Set exercise:
Copy out these records line for line, with no changes to any of them.

[Extracted data entries]

╭──

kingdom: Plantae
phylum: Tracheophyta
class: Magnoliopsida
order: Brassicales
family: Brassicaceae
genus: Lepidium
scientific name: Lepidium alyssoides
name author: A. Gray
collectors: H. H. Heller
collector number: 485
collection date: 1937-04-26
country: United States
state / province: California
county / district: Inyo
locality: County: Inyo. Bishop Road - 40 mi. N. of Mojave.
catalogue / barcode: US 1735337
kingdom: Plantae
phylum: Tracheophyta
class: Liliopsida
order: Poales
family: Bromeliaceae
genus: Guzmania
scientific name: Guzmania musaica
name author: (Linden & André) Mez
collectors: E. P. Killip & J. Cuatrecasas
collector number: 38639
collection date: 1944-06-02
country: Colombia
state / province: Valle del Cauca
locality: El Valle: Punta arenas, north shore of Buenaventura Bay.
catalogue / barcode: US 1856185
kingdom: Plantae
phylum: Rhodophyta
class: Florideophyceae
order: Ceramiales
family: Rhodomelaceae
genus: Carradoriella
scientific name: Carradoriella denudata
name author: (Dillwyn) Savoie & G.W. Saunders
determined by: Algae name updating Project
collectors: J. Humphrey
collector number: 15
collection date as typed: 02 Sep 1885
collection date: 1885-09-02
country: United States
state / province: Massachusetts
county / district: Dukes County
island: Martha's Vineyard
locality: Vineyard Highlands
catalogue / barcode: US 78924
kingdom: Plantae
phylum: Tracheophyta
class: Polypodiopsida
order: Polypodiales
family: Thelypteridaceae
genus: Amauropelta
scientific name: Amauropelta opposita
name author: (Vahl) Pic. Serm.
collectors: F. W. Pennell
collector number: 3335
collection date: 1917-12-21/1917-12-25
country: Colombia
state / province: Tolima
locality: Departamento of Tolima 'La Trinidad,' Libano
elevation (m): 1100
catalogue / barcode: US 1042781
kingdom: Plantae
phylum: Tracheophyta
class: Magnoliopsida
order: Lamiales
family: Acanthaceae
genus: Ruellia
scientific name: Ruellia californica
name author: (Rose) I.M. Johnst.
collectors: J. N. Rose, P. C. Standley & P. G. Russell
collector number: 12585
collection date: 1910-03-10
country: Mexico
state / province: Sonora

╰──

Answer:
kingdom: Plantae
phylum: Tracheophyta
class: Magnoliopsida
order: Brassicales
family: Brassicaceae
genus: Lepidium
scientific name: Lepidium alyssoides
name author: A. Gray
collectors: H. H. Heller
collector number: 485
collection date: 1937-04-26
country: United States
state / province: California
county / district: Inyo
locality: County: Inyo. Bishop Road - 40 mi. N. of Mojave.
catalogue / barcode: US 1735337
kingdom: Plantae
phylum: Tracheophyta
class: Liliopsida
order: Poales
family: Bromeliaceae
genus: Guzmania
scientific name: Guzmania musaica
name author: (Linden & André) Mez
collectors: E. P. Killip & J. Cuatrecasas
collector number: 38639
collection date: 1944-06-02
country: Colombia
state / province: Valle del Cauca
locality: El Valle: Punta arenas, north shore of Buenaventura Bay.
catalogue / barcode: US 1856185
kingdom: Plantae
phylum: Rhodophyta
class: Florideophyceae
order: Ceramiales
family: Rhodomelaceae
genus: Carradoriella
scientific name: Carradoriella denudata
name author: (Dillwyn) Savoie & G.W. Saunders
determined by: Algae name updating Project
collectors: J. Humphrey
collector number: 15
collection date as typed: 02 Sep 1885
collection date: 1885-09-02
country: United States
state / province: Massachusetts
county / district: Dukes County
island: Martha's Vineyard
locality: Vineyard Highlands
catalogue / barcode: US 78924
kingdom: Plantae
phylum: Tracheophyta
class: Polypodiopsida
order: Polypodiales
family: Thelypteridaceae
genus: Amauropelta
scientific name: Amauropelta opposita
name author: (Vahl) Pic. Serm.
collectors: F. W. Pennell
collector number: 3335
collection date: 1917-12-21/1917-12-25
country: Colombia
state / province: Tolima
locality: Departamento of Tolima 'La Trinidad,' Libano
elevation (m): 1100
catalogue / barcode: US 1042781
kingdom: Plantae
phylum: Tracheophyta
class: Magnoliopsida
order: Lamiales
family: Acanthaceae
genus: Ruellia
scientific name: Ruellia californica
name author: (Rose) I.M. Johnst.
collectors: J. N. Rose, P. C. Standley & P. G. Russell
collector number: 12585
collection date: 1910-03-10
country: Mexico
state / province: Sonora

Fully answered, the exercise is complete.